Opdracht: Zet de tekst van alle vermeldingen hieronder om in een JSON-lijst van strings, met elke regel als afzonderlijke string. Laat lege regels weg.

De gegevens:
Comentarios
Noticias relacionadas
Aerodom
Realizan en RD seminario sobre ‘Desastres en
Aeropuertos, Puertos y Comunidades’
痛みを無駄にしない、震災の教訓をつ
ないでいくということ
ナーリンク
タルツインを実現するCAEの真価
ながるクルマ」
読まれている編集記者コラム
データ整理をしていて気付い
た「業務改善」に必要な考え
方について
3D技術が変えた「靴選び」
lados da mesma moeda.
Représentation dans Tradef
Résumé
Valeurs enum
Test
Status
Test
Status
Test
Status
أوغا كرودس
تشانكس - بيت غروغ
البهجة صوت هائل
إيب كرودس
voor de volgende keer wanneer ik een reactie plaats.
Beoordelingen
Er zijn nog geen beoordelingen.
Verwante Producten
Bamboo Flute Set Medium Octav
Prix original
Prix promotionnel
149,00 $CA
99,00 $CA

Resultaat:
[
  "Comentarios",
  "Noticias relacionadas",
  "Aerodom",
  "Realizan en RD seminario sobre ‘Desastres en",
  "Aeropuertos, Puertos y Comunidades’",
  "痛みを無駄にしない、震災の教訓をつ",
  "ないでいくということ",
  "ナーリンク",
  "タルツインを実現するCAEの真価",
  "ながるクルマ」",
  "読まれている編集記者コラム",
  "データ整理をしていて気付い",
  "た「業務改善」に必要な考え",
  "方について",
  "3D技術が変えた「靴選び」",
  "lados da mesma moeda.",
  "Représentation dans Tradef",
  "Résumé",
  "Valeurs enum",
  "Test",
  "Status",
  "Test",
  "Status",
  "Test",
  "Status",
  "أوغا كرودس",
  "تشانكس - بيت غروغ",
  "البهجة صوت هائل",
  "إيب كرودس",
  "voor de volgende keer wanneer ik een reactie plaats.",
  "Beoordelingen",
  "Er zijn nog geen beoordelingen.",
  "Verwante Producten",
  "Bamboo Flute Set Medium Octav",
  "Prix original",
  "Prix promotionnel",
  "149,00 $CA",
  "99,00 $CA"
]